Exit les vieux ressorts de la division identitaire


Inutile de se le cacher, le mouvement des gilets jaunes est donc bien, aussi, le théâtre de luttes d’influence musclées autour des thèmes de prédilection de l’extrême droite raciste. Mais malgré tous les efforts déployés, du sommet de l’Etat jusqu’aux groupuscules de la fachosphère, en passant par certains médias, pour que ces thèmes s’imposent, il semble que c’est le contraire qui est en train de se passer. Dans un appel intitulé “Nous sommes tou.te.s des gilets jaunes” publié sur Mediapart, le 4 février, des universitaires soulignent que “l’éclosion du mouvement a totalement bouleversé la vie de chaque participant, en reconstruisant des liens, en faisant émerger des questions communes au-­delà des ­anciennes positions idéologiques”.

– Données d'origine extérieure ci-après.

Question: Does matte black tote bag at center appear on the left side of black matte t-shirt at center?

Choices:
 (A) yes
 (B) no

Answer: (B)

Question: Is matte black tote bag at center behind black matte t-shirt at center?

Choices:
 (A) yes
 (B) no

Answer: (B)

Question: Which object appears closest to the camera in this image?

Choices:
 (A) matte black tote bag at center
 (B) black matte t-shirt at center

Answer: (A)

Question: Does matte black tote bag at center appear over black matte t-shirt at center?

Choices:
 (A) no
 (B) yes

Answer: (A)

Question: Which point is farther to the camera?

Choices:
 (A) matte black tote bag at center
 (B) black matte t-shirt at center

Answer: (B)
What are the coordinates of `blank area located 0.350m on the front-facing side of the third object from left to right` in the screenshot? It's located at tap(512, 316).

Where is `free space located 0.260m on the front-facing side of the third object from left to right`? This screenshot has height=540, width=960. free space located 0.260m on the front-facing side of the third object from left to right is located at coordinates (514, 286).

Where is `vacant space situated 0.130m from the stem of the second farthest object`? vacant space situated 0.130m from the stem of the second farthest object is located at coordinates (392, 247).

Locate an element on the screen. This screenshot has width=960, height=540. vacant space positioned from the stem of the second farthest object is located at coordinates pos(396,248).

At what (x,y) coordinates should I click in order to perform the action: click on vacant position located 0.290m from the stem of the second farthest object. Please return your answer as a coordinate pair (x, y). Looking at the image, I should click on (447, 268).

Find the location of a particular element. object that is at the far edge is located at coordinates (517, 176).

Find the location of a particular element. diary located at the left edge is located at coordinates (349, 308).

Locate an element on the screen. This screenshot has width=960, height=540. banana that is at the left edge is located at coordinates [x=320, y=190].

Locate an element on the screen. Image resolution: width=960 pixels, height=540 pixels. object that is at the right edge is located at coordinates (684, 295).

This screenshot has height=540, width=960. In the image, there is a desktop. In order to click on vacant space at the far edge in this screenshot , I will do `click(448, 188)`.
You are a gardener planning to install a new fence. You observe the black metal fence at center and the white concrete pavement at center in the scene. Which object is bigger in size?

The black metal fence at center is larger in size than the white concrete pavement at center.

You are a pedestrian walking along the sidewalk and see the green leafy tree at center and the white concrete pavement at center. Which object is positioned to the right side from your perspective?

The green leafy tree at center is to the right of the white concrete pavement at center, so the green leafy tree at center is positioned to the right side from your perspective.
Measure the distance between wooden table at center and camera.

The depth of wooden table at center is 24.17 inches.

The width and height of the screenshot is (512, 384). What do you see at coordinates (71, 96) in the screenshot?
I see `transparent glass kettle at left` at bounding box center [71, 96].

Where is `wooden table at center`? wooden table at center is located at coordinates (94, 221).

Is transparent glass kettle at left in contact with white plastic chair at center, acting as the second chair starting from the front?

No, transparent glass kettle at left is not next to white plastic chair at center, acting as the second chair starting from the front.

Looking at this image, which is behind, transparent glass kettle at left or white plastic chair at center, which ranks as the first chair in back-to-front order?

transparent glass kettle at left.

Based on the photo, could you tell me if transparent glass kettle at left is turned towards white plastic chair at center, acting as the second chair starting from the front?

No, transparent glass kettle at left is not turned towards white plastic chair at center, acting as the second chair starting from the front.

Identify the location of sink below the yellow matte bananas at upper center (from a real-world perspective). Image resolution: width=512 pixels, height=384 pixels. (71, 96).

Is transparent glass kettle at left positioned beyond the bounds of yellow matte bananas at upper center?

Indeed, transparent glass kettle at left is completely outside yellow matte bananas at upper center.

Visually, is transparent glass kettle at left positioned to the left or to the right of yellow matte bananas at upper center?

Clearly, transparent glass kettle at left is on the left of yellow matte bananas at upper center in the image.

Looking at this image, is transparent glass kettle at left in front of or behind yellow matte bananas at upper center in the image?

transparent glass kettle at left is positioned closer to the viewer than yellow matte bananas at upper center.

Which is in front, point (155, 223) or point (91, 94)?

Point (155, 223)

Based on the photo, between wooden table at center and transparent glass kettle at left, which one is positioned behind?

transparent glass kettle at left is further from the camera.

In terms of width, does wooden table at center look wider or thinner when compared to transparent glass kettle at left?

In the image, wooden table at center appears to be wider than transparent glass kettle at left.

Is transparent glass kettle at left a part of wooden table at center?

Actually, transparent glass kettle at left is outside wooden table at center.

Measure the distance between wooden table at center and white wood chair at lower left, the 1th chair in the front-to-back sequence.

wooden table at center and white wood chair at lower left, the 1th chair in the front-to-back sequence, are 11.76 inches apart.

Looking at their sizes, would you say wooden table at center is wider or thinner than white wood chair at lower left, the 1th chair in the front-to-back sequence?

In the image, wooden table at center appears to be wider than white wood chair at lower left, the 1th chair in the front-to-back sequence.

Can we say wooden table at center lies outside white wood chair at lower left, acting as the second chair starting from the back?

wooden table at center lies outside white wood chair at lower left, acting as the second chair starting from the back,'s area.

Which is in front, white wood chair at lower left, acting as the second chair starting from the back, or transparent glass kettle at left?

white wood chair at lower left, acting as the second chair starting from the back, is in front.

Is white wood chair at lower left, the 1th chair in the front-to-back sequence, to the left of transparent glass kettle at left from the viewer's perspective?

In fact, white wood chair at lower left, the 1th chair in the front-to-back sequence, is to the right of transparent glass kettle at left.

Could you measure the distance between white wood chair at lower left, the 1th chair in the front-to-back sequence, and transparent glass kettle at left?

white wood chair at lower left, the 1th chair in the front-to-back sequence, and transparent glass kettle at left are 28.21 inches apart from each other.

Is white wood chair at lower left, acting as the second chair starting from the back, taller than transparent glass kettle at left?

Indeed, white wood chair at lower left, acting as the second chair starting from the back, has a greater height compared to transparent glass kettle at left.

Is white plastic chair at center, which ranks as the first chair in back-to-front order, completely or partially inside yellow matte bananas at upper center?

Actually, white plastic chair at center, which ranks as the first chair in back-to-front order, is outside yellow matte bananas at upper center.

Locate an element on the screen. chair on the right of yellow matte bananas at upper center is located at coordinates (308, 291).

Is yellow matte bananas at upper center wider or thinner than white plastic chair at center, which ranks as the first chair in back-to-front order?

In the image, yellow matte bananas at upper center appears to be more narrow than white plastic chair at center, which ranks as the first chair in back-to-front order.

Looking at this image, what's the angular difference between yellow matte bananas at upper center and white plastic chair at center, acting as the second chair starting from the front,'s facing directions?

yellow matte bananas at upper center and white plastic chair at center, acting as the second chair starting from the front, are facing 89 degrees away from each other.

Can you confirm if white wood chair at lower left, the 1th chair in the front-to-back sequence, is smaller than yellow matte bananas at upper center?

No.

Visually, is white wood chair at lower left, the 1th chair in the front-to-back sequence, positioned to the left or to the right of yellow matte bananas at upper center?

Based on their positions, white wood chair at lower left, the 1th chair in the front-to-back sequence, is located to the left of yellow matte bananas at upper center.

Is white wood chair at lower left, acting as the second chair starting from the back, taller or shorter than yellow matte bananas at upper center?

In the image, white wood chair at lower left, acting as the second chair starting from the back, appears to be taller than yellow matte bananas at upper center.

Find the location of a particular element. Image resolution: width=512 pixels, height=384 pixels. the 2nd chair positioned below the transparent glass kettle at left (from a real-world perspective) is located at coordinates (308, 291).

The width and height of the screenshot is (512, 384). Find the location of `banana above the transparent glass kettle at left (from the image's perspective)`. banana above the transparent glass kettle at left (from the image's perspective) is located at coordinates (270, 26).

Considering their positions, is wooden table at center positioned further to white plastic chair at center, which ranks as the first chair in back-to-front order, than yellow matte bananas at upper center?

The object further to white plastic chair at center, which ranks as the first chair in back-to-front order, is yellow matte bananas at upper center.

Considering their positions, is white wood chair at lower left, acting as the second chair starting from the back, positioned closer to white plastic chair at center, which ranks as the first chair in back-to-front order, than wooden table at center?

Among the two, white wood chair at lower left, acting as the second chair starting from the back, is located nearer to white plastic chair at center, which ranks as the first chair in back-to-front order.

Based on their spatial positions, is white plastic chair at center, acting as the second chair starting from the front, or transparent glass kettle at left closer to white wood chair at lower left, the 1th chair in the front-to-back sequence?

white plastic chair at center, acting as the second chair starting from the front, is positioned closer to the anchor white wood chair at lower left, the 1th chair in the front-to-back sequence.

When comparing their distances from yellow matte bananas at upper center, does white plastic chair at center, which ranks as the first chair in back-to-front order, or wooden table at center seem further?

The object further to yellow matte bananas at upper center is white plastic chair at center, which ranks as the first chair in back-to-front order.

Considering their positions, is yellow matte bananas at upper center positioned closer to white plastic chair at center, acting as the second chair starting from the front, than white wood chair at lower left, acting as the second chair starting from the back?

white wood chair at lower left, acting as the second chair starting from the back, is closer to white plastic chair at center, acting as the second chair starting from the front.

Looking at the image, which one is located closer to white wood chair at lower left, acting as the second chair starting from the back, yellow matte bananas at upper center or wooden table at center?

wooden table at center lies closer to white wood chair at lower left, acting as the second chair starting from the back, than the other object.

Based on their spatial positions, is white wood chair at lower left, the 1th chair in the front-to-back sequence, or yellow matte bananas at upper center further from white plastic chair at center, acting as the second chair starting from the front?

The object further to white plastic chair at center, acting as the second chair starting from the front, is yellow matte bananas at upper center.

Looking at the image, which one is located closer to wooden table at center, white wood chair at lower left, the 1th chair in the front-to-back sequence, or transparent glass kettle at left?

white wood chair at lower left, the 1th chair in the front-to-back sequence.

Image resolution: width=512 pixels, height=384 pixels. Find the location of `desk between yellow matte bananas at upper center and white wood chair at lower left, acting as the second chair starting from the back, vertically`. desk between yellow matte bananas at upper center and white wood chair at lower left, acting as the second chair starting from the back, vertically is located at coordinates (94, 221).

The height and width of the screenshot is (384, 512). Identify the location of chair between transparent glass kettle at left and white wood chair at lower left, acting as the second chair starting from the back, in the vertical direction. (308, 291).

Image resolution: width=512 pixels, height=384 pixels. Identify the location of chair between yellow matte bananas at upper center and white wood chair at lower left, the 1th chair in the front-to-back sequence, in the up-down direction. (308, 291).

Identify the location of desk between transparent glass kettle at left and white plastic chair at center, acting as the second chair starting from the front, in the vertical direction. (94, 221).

Et comme nous l’évoquions ici même en janvier*, dans plusieurs endroits, la convergence s’opère doucement avec des revendications phares du mouvement de l’immigration et des banlieues. A Montpellier, ce sont les militants pro-palestiniens de Boycott, désinvestissement, sanctions (BDS) qui ont pu échanger avec des gilets jaunes sur les conflits au Moyen-Orient. A Toulouse, le comité Vérité et Justice 31 diffuse un prospectus rappelant que la violence policière “s’abat depuis des décennies sur les habitants des quartiers populaires” et invitant à ce que le mouvement donne “enfin une occasion de ­dépasser la division entre les banlieues et le reste de la France”. Au contraire des militants racistes, ils ne sont pas jetés des manifs. Le pouvoir va devoir se résoudre au fait que les vieux ressorts de la division identitaire ne fonctionnent pas avec ce mouvement. Et se faire une raison : c’est bien la question sociale, et rien d’autre, qui lui est aujourd’hui jetée au visage.